# Instrucciones de la tarea
Extrae de las filas siguientes cada línea que contenga la cadena "volume". La búsqueda distingue entre mayúsculas y minúsculas.

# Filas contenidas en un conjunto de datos
———
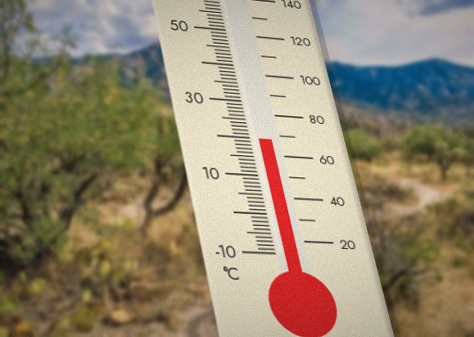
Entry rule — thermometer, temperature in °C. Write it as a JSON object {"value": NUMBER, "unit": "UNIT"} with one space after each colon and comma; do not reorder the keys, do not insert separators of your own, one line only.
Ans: {"value": 20, "unit": "°C"}
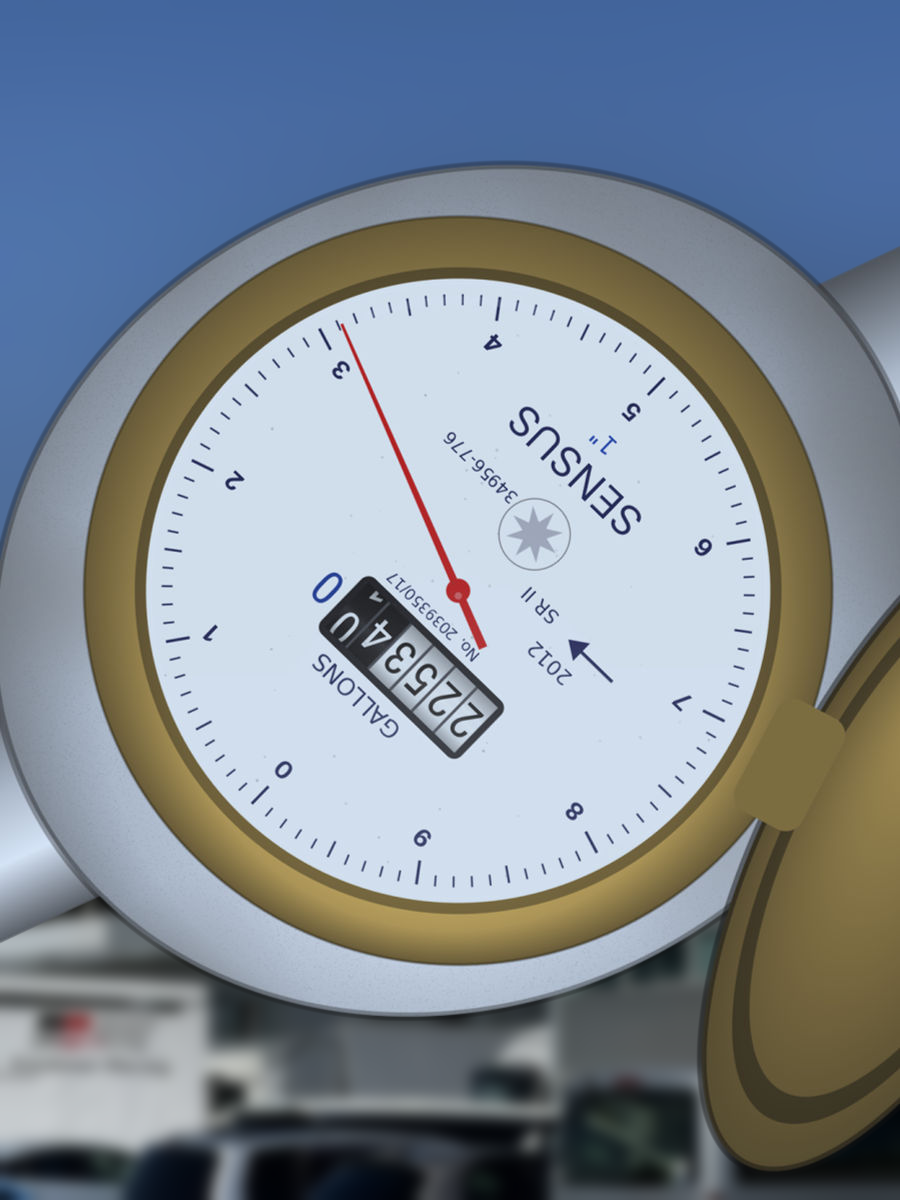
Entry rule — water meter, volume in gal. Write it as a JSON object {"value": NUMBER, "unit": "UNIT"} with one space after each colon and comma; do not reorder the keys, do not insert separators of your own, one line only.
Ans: {"value": 2253403.1, "unit": "gal"}
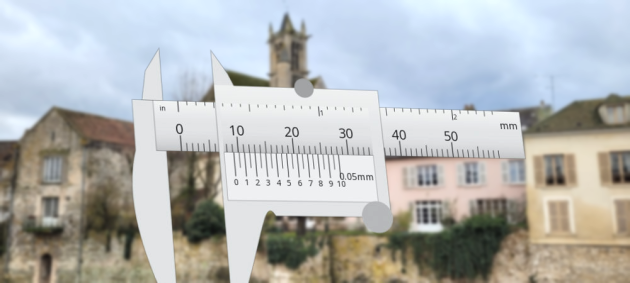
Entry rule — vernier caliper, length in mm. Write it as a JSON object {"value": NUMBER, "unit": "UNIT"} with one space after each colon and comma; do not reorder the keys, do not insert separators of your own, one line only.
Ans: {"value": 9.2, "unit": "mm"}
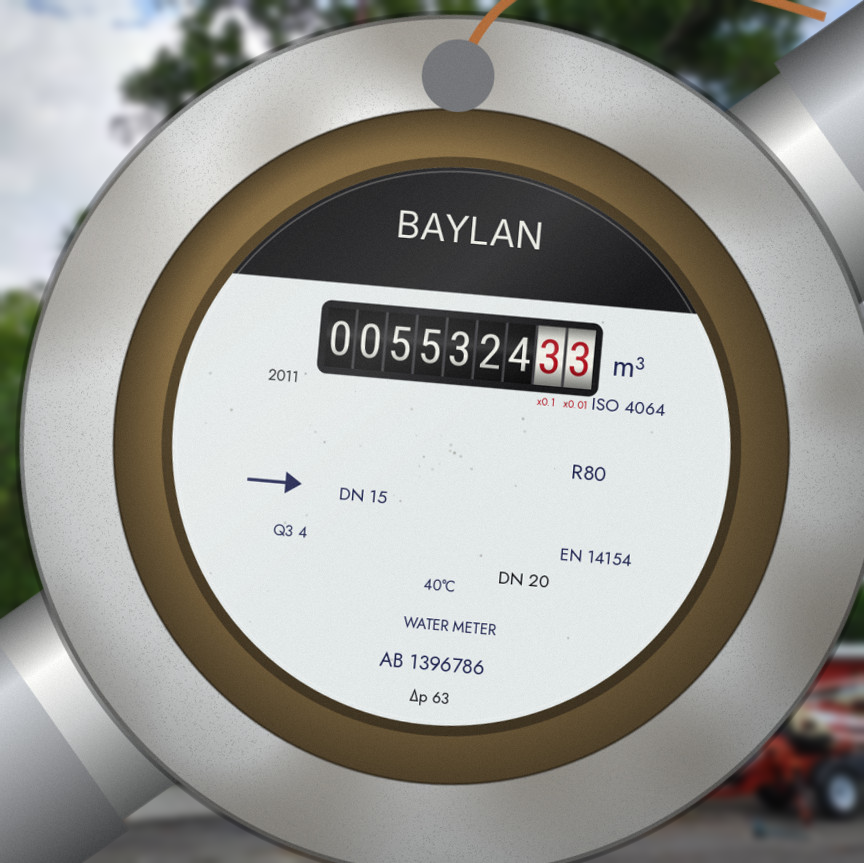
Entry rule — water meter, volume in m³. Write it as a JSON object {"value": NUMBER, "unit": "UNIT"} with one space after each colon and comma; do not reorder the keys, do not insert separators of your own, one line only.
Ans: {"value": 55324.33, "unit": "m³"}
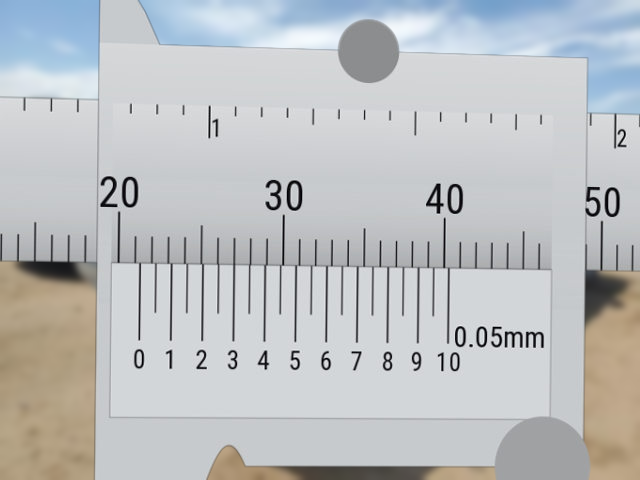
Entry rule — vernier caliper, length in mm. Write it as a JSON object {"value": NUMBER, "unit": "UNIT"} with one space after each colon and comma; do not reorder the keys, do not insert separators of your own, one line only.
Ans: {"value": 21.3, "unit": "mm"}
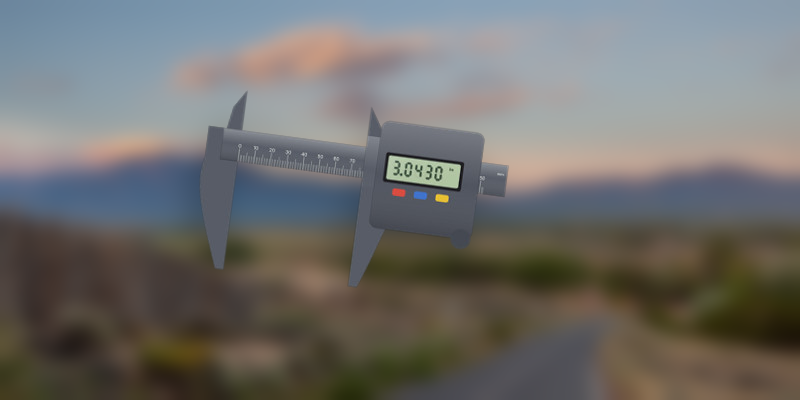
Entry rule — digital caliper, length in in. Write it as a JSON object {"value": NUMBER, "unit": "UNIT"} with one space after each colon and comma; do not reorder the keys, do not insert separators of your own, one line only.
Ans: {"value": 3.0430, "unit": "in"}
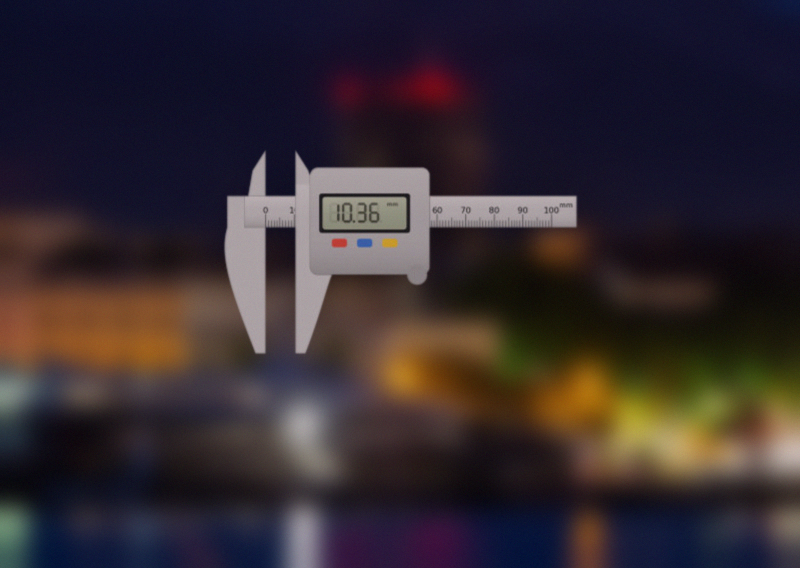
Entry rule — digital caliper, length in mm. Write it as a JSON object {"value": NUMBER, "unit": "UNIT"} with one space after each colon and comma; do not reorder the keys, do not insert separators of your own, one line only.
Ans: {"value": 10.36, "unit": "mm"}
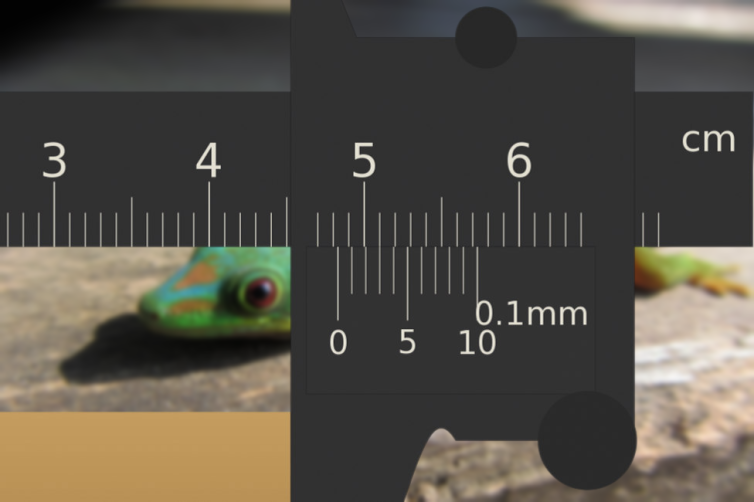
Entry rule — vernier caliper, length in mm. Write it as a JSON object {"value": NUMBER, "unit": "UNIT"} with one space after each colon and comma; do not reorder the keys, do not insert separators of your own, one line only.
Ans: {"value": 48.3, "unit": "mm"}
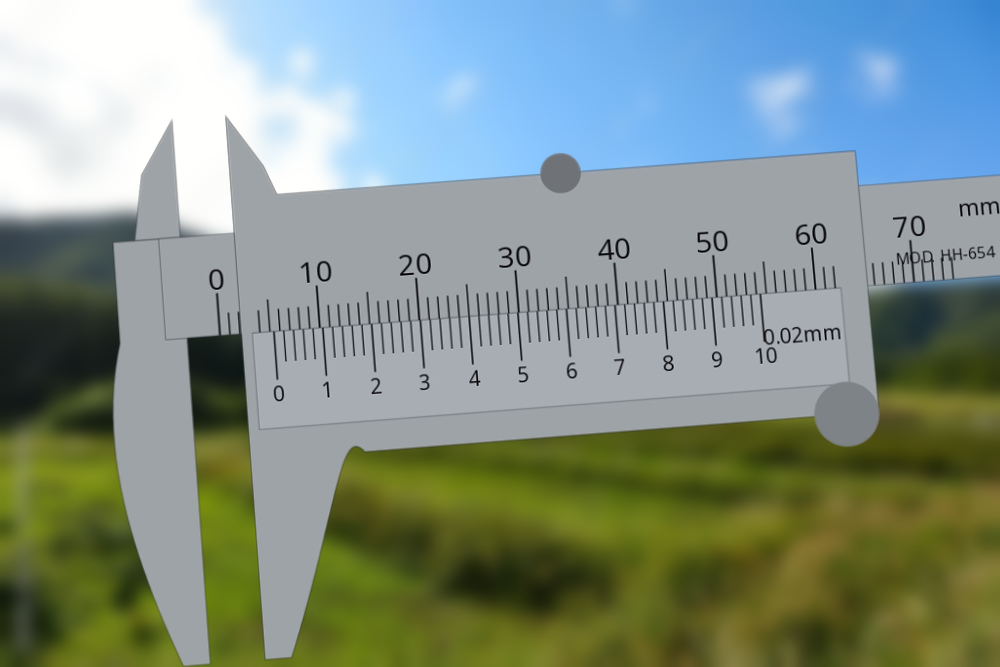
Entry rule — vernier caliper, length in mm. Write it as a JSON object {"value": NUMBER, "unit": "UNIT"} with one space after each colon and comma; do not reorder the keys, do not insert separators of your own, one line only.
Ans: {"value": 5.4, "unit": "mm"}
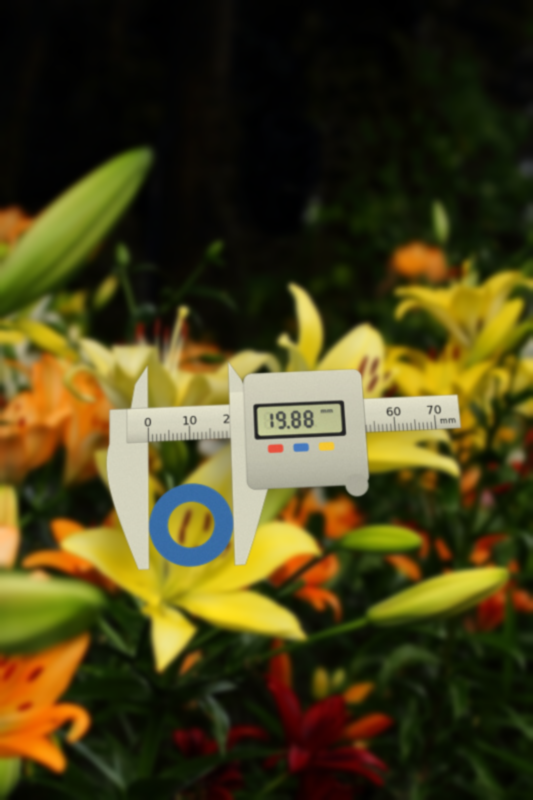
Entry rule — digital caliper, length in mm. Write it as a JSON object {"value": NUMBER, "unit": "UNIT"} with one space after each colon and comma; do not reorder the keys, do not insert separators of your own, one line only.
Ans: {"value": 19.88, "unit": "mm"}
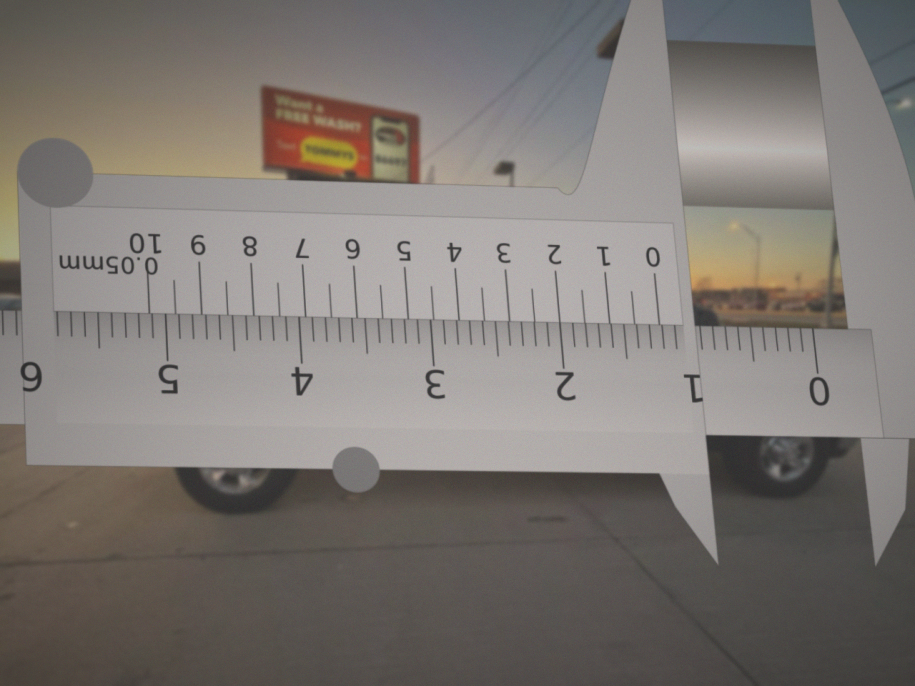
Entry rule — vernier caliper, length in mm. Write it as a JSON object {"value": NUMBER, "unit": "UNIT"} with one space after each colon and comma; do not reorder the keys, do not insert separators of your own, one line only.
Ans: {"value": 12.2, "unit": "mm"}
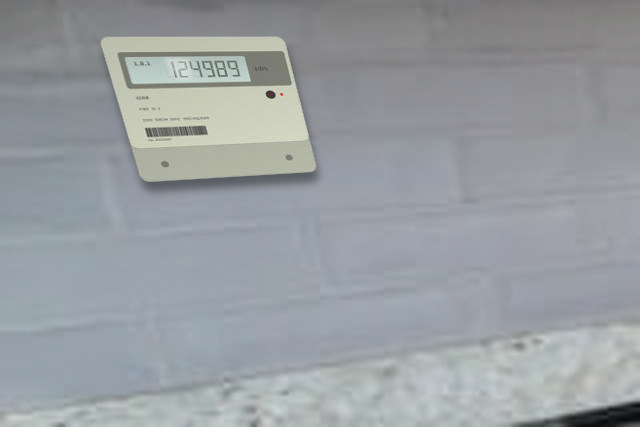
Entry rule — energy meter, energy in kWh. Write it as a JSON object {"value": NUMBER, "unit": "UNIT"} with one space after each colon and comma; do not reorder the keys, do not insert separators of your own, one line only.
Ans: {"value": 124989, "unit": "kWh"}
———
# Solución del ejercicio
Entry rule — water meter, volume in gal. Write it as a JSON object {"value": NUMBER, "unit": "UNIT"} with one space after each colon and comma; do not reorder the keys, do not insert separators of your own, one line only.
Entry rule — water meter, volume in m³. Write it as a JSON object {"value": NUMBER, "unit": "UNIT"} with one space after each colon and comma; do not reorder the keys, do not insert separators of your own, one line only.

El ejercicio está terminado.